General Health Insurance Benefit Information
Trying to understand your insurance coverage is often confusing, especially regarding what it covers or does not cover. We provide some basic information for your review. However, we recommend you check with your insurance carrier prior to seeking treatment for your specific benefits.
Health Insurance usually covers the following:
Pays for part of your medical bills if your medical care that does not require prior authorization.
Provides coverage preventive care services, like cancer screenings or annual check-ups.
Depending on your insurance coverage you may have coverage for the following:
- Blood pressure, diabetes, and cholesterol tests
- Many cancer screenings, including mammograms and colonoscopies
- Counseling on such topics as quitting smoking, losing weight, eating healthfully, treating depression, and reducing alcohol use
- Regular well-baby and well-child visits, from birth to age 21
- Routine vaccinations against diseases such as measles, polio, or meningitis
- Counseling, screening, and vaccines to ensure healthy pregnancies
- Flu, Covid 19, and pneumonia shots
More specific benefit information is listed in the taps below.
Along with confusing health benefits is the coverage terms you need to know:
Premium: This is the monthly payment you make to have insurance. Think of it like a gym membership or car payment. You still must pay the same amount each month even if you do not use the coverage that month.
Deductible: Some insurances charge a deductible, which restarts every year. It is the predetermined amount that you must pay for health care services before your health coverage is available. Deductibles are most common with HMO coverages.
Copayment (also known as a copay): To keep the insurance carriers’ costs down, some insurance plans have copays. These are usually fixed amounts you pay each time you see a medical provider.
Coinsurance: Not the same as a copay, coinsurance is a percentage of your bill that you pay after you have paid your yearly deductible. For example, if you have a 20% coinsurance, you pay 20% of the bill and your insurance pays the remaining 80%, once you have met your deductible.
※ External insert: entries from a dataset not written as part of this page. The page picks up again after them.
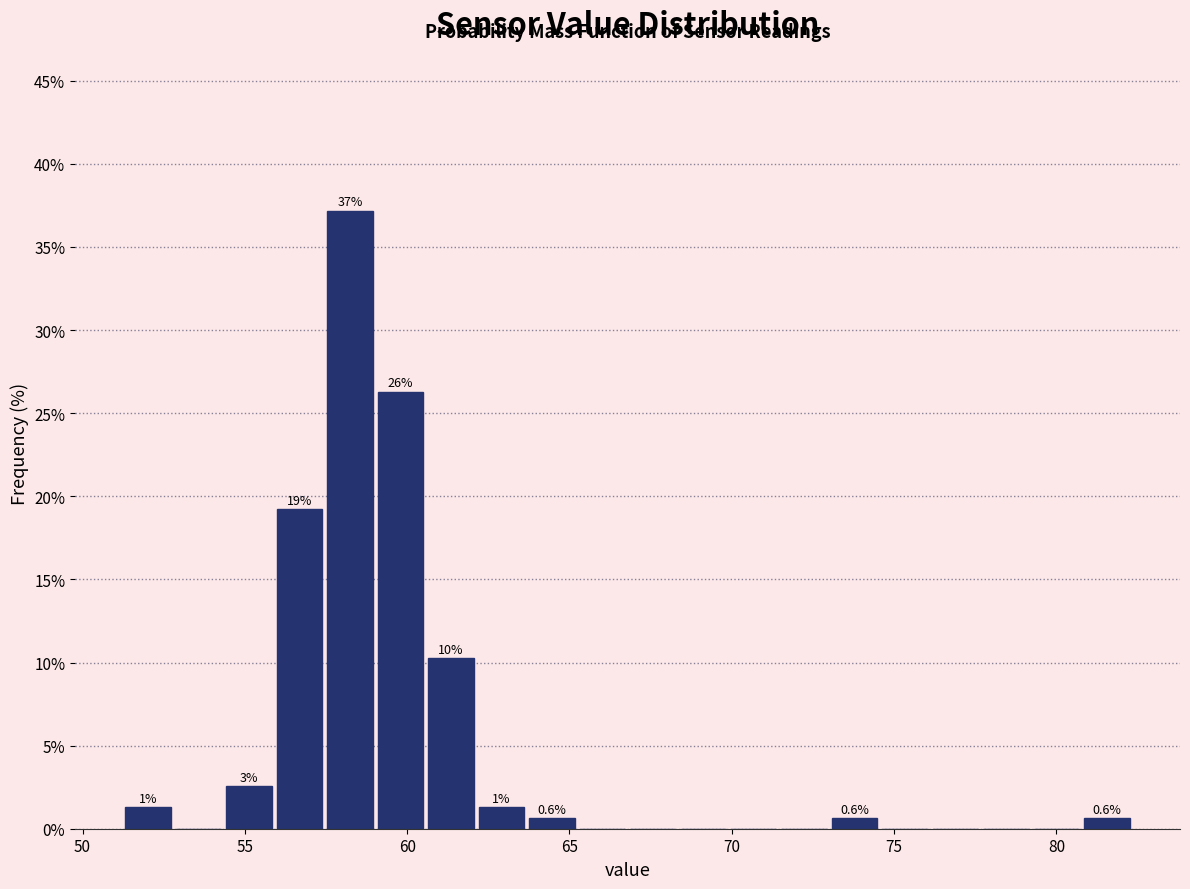

Around what value on the x-axis is the tallest bar? Give the approximate position of its centre, as read against the axis.

58.0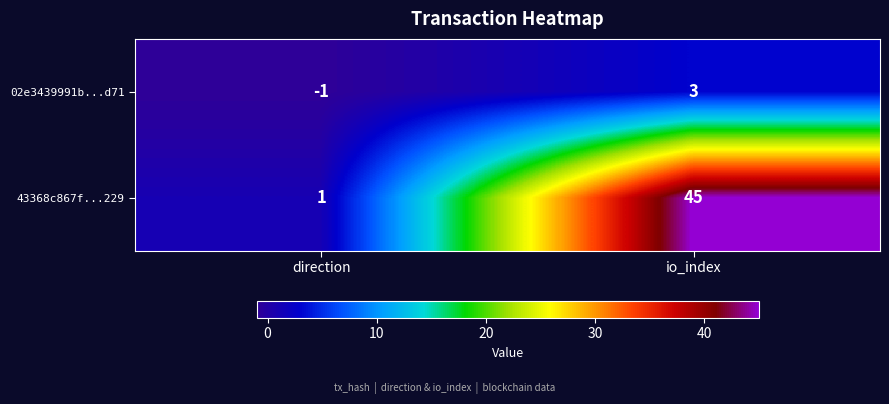

What is the average value of the 43368c867f...229 series?

23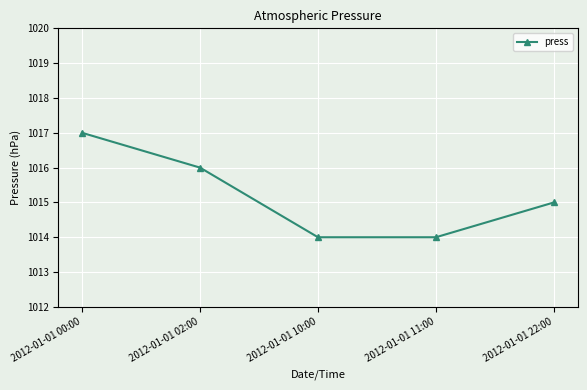

What is the sum of the values at 2012-01-01 02:00 and 2012-01-01 11:00?

2030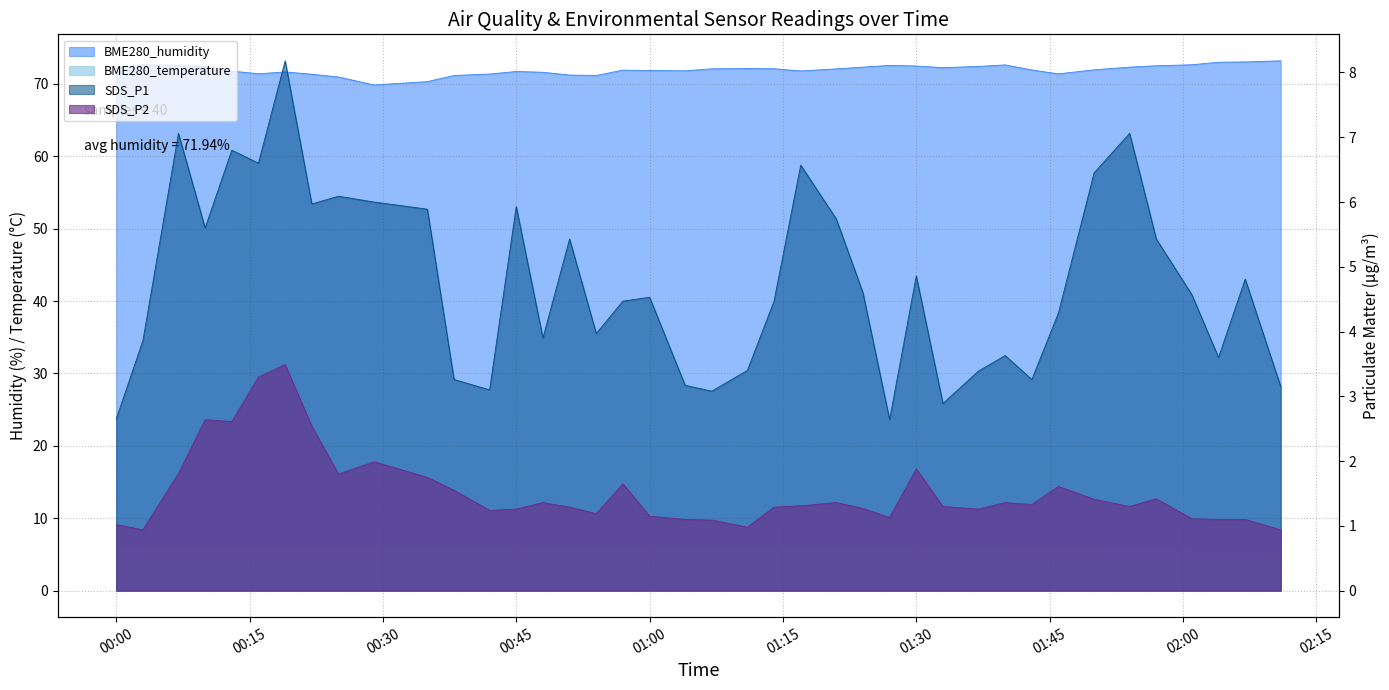

At which category does the chart reach its minimum across all series?

2021/03/28 00:03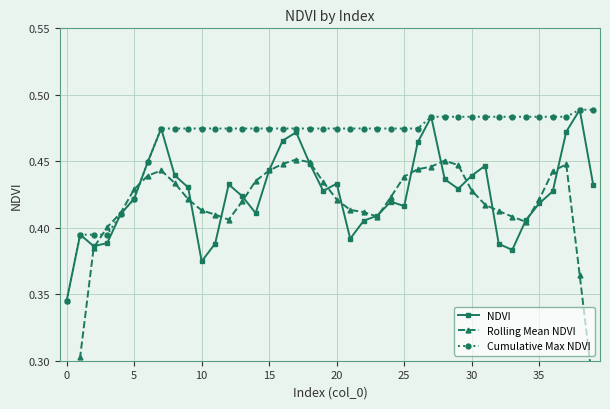

True or false: Cumulative Max NDVI has a value of 0.5 at 38.

True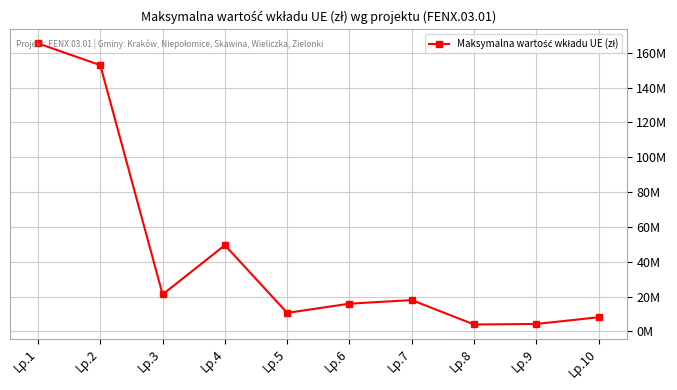

Rank the categories by value from highest to lowest.

Lp.1, Lp.2, Lp.4, Lp.3, Lp.7, Lp.6, Lp.5, Lp.10, Lp.9, Lp.8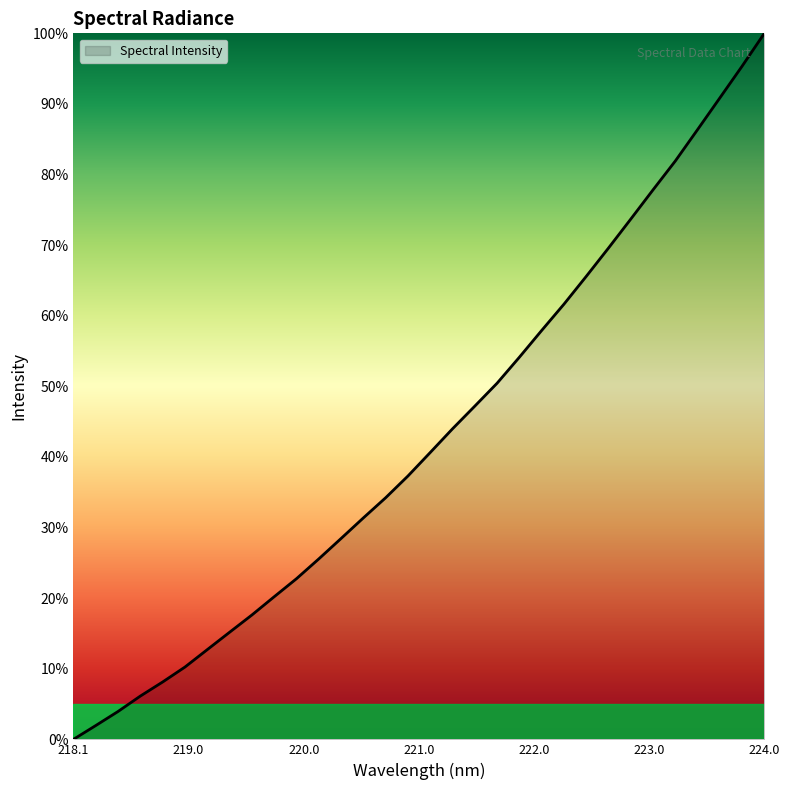

What is the difference between the maximum and minimum values?

100.0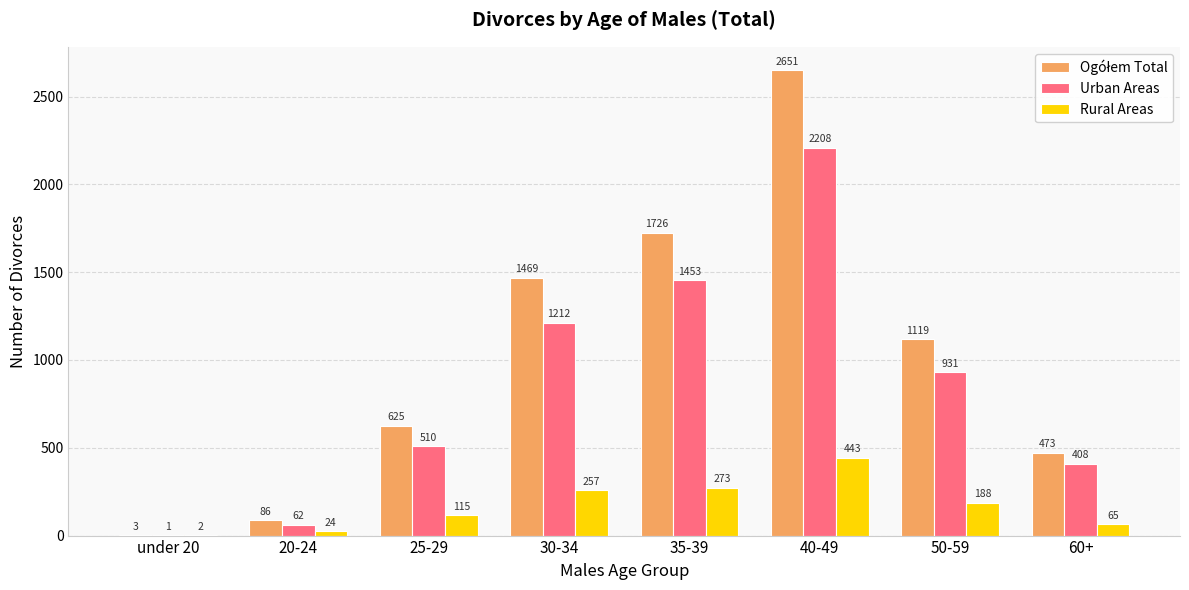

What is the sum of the Rural Areas values at 50-59 and 60+?

253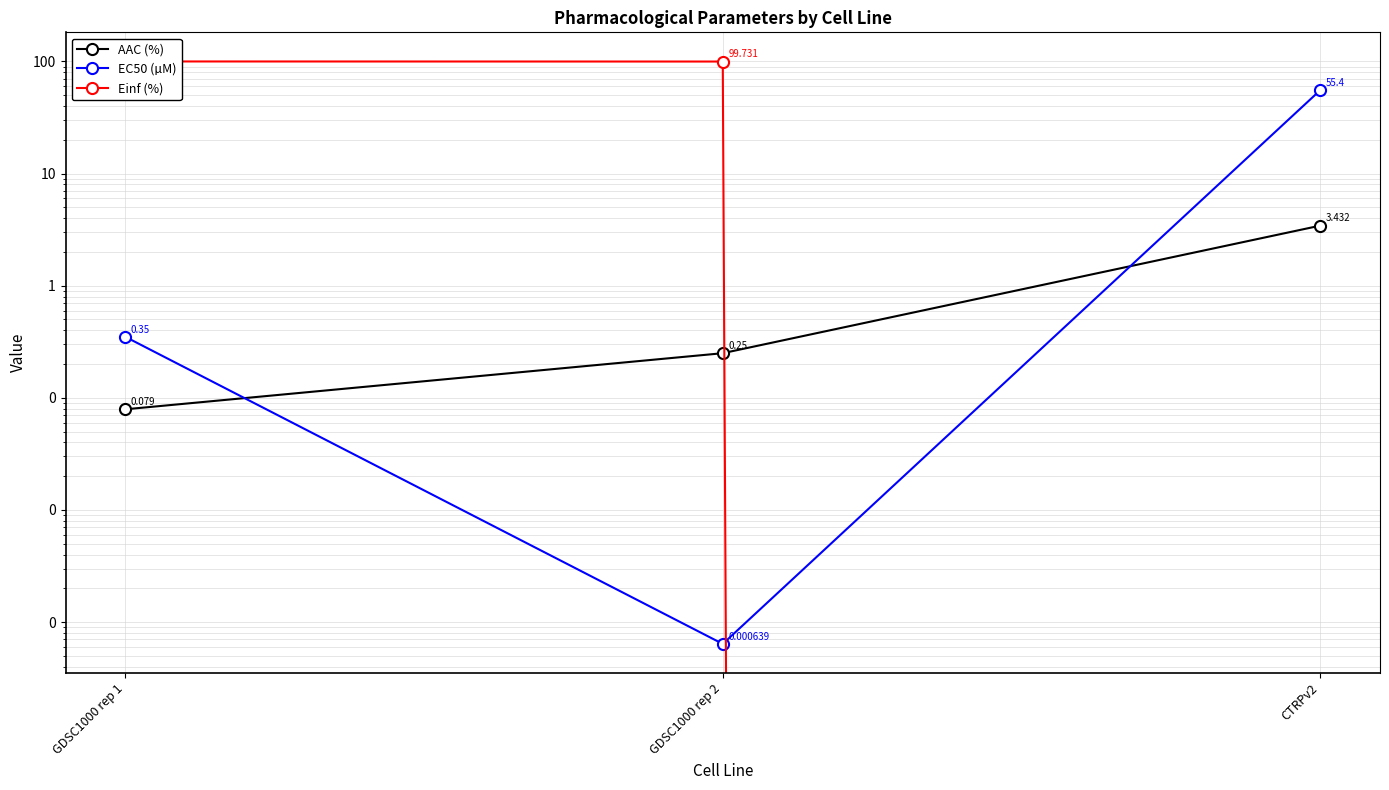

Which label corresponds to the largest value in the chart?

GDSC1000 rep 1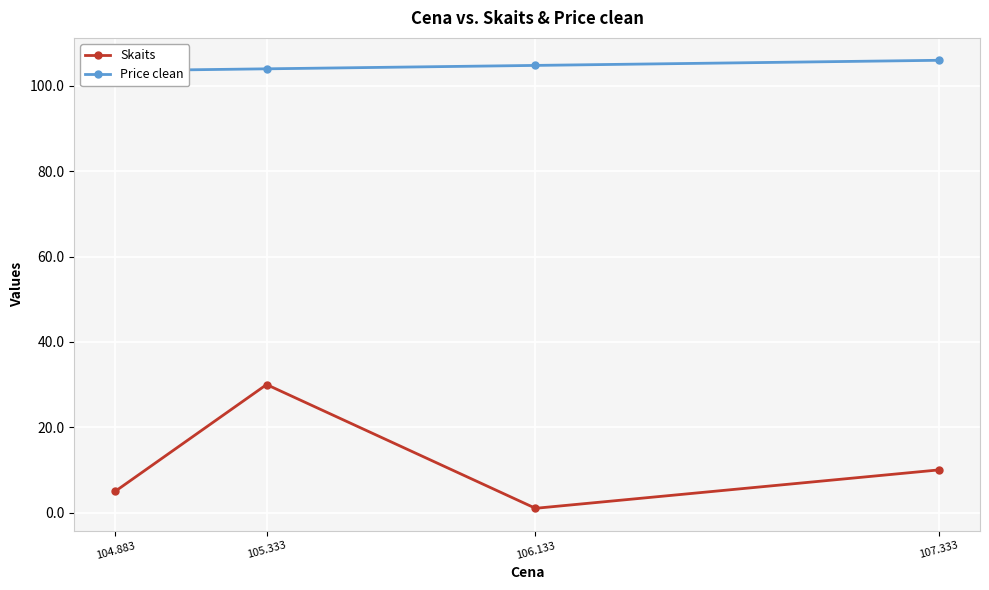

What is the average value of the Price clean series?

104.6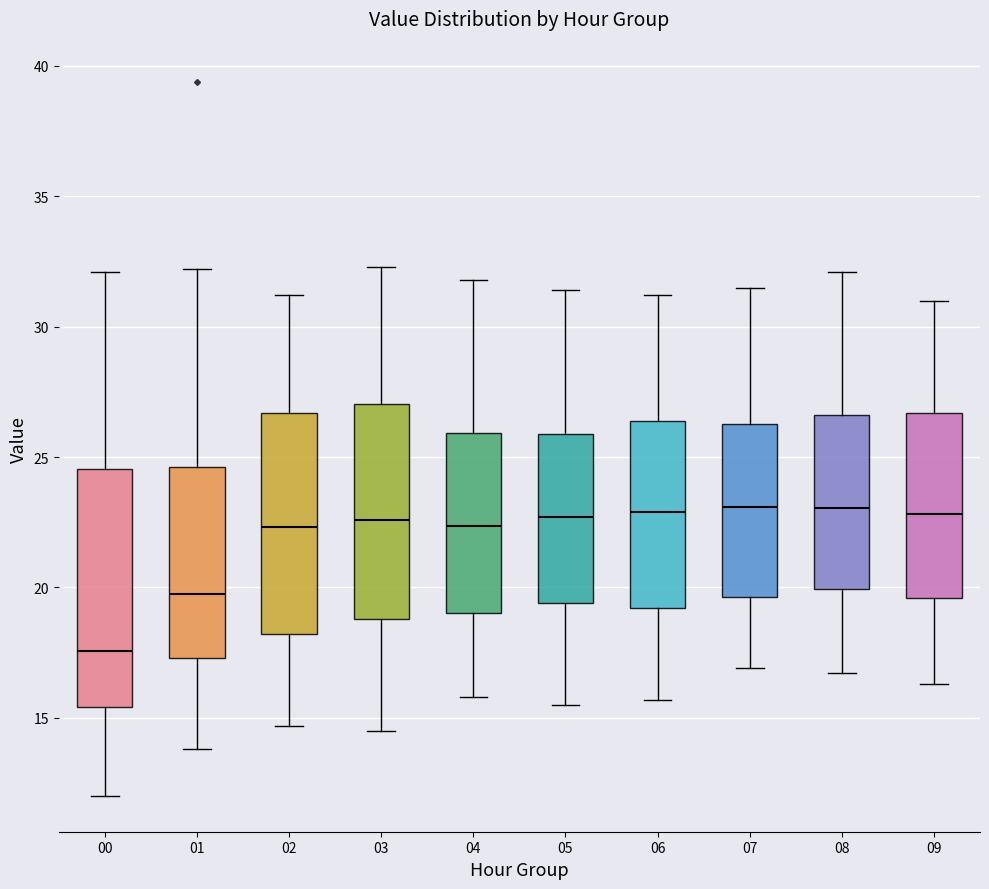

Where does the upper whisker of the box at x = 04 end on the y-axis? The values are not printed on the chart, so give them approximately, as read against the axis.

32.0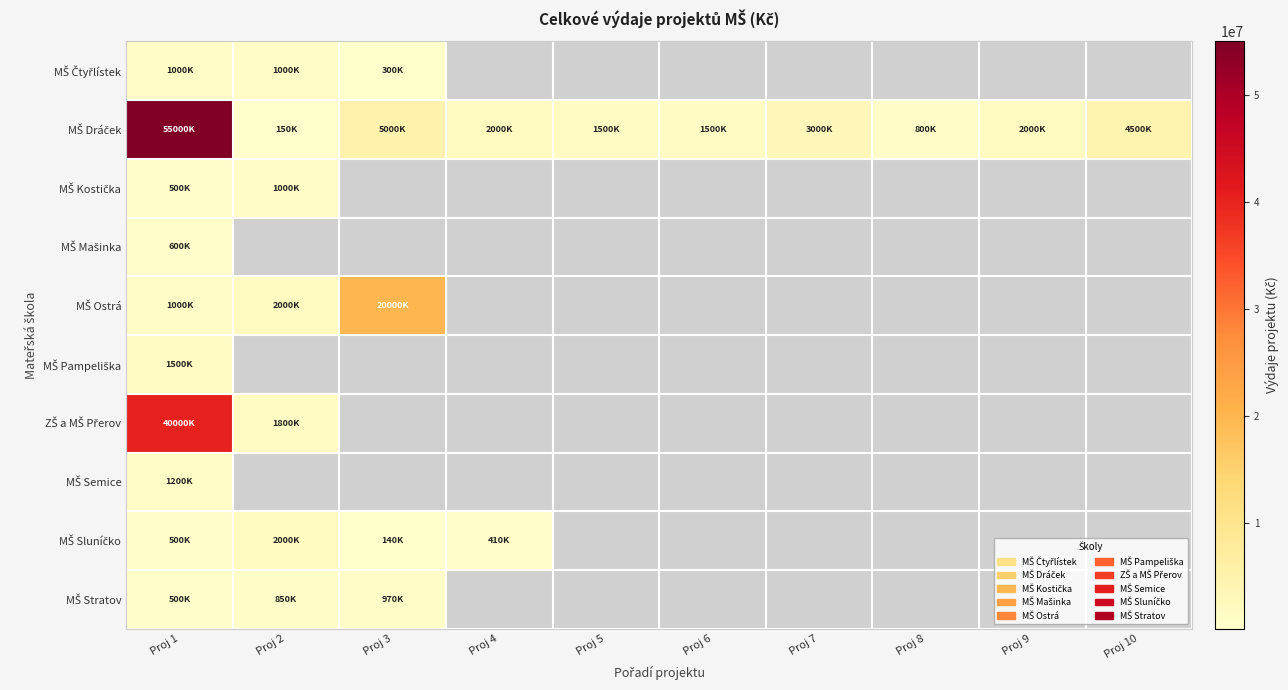

Which has a higher value, Proj 7 or Proj 6?

Proj 6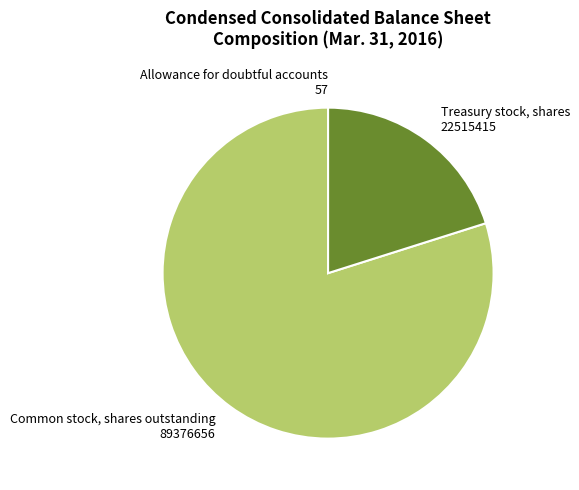

Which has a higher value, Common stock, shares outstanding 89376656 or Treasury stock, shares 22515415?

Common stock, shares outstanding 89376656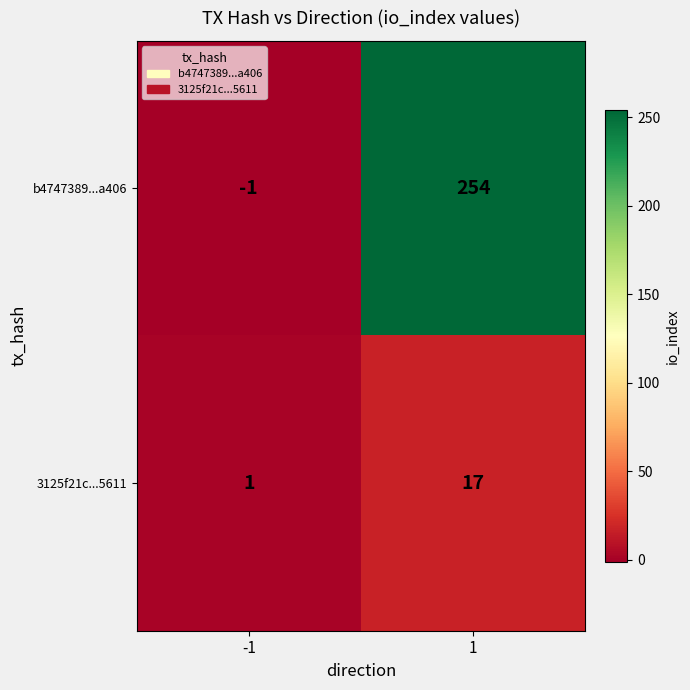

Rank the series by their average value, from highest to lowest.

b4747389...a406, 3125f21c...5611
Out-of-Pocket Maximum: This is the maximum you will have to pay out of your own pocket for covered health expenses. Once you hit the maximum, your insurance will pay 100% of your health care costs for covered services for the remainder of the year.
HMOs is a Health Maintenance Organization. An HMO is a network of doctors, hospitals and other healthcare providers who agree to provide care at a lower fee. HMOs often require you to select a primary care physician (PCP), and all specialist services must be approved by the PCP when needed. HMO plans are generally less expensive than PPO plans, with lower monthly premiums, making them cost effect if your doctors are already in the network.
PPOs is a Preferred Provider Organization. Like an HMO, a Preferred Provider Organization is a network of doctors, hospitals and healthcare providers who agree to provide care at a certain rate. Unlike an HMO, you are not limited to providers who are in that network. PPO plans generally require higher monthly premiums than HMOs. With a PPO, you do not need to designate a primary care physician and usually can see the provider of your choice at any time, including specialists.